8 自己紹介
桜の花びらが雪の様に舞い散る四月。
ピンク色に染まった歩道を歩き始めてから三日が経った。
右を見ると校庭ではサッカー部が朝練をやっている。
まだ、高校生が見慣れない私にはどの先輩達も大人びて見えて、自分も着ている同じ白いセーラー服になんだか擽ったい違和感を感じながら正門をくぐり抜けた。
「ウチら本当に高校生になったんだね!」
周りを見渡しながら、当たり前の事をしみじみと話してくる美咲。
なんとか頑張って二人とも同じ花宮第一高校の普通科に合格し、無事入学式を終え通い始めたところだ。
「はぁ……、ここに翼と悠真もいたらもっと楽しかったのになぁ……」
頰を膨らませおどけた表情をしているが、瞳の奥には寂しさが垣間見える。
「……そだね。
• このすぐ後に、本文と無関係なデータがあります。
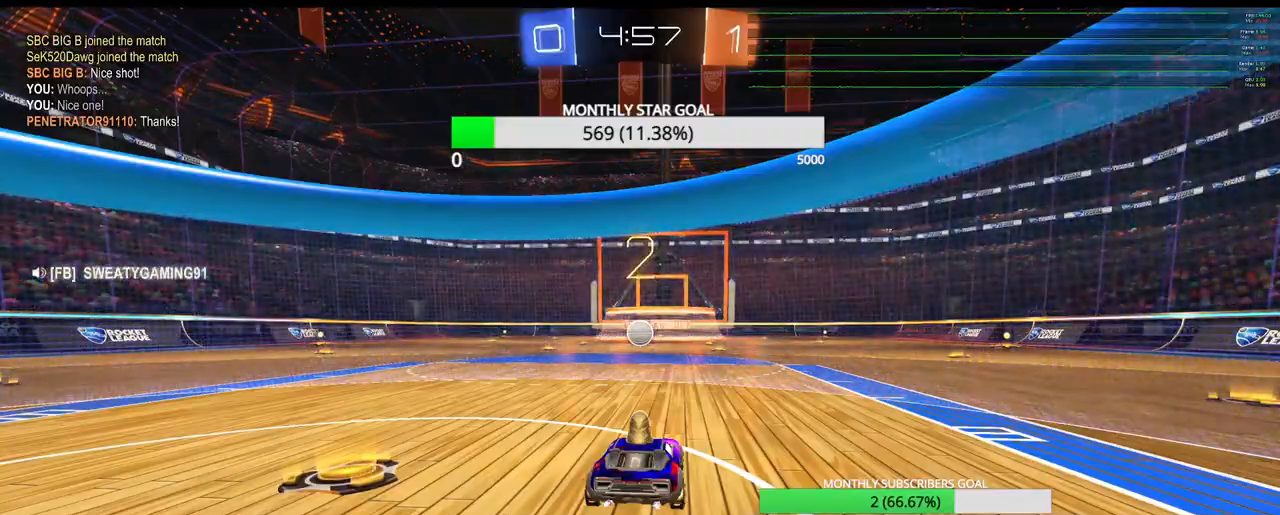
{"dt_ms": 500, "buttons": ["R1", "R2"], "left_stick": "right", "right_stick": "center", "events": [[50, "TRIANGLE", "down"], [150, "TRIANGLE", "up"], [433, "R1", "down"], [483, "left_stick", "right"]]}
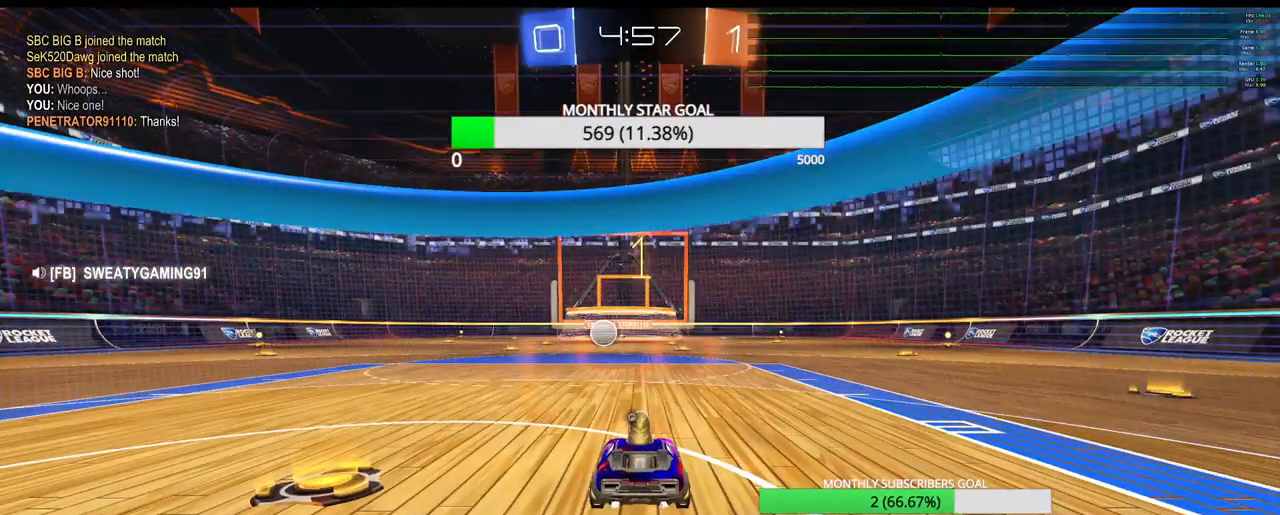
{"dt_ms": 500, "buttons": ["R1", "R2"], "left_stick": "right", "right_stick": "center", "events": []}
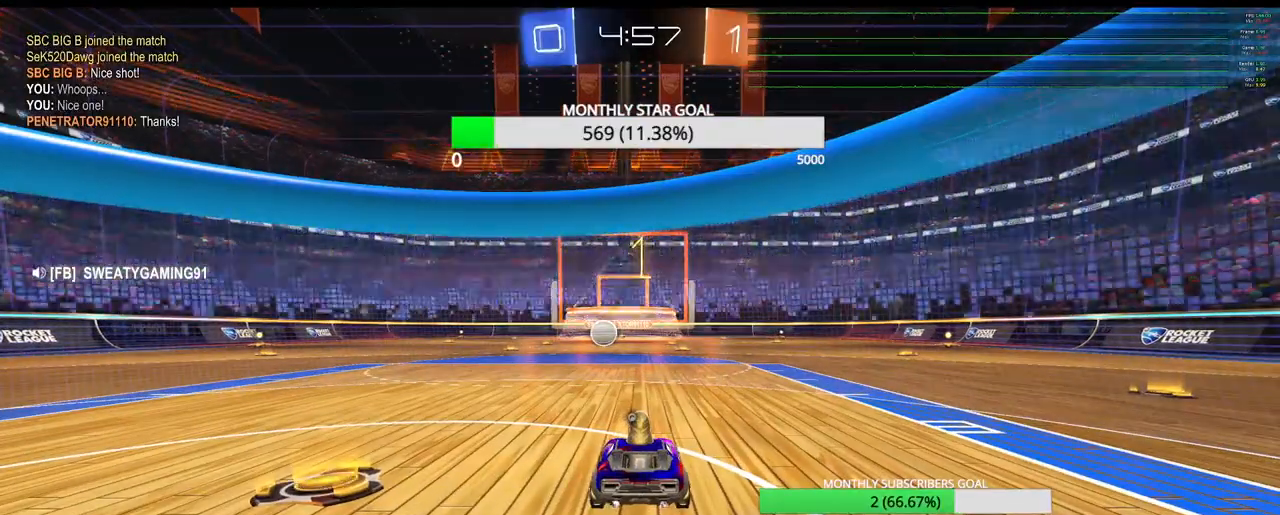
{"dt_ms": 500, "buttons": ["R1", "R2"], "left_stick": "right", "right_stick": "center", "events": []}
でもさ、学校は近いじゃん!! 途轍もなく遠い所に行っちゃったわけじゃないしさ!」
一生懸命明るく振舞おうとしているのは結局私も同じ。
実際、悠真と翼の通う楠高校は私達の学校横のピンクの歩道を通過して500メートルほど離れた場所にある。
じゃあ、通学は一緒に行けちゃうんじゃないの? なんて思っていたけど、そんな都合良くもいかずに、早速春休みから軽音部の練習に朝から夜までみっちりな悠真とは殆ど顔を合わせることはない。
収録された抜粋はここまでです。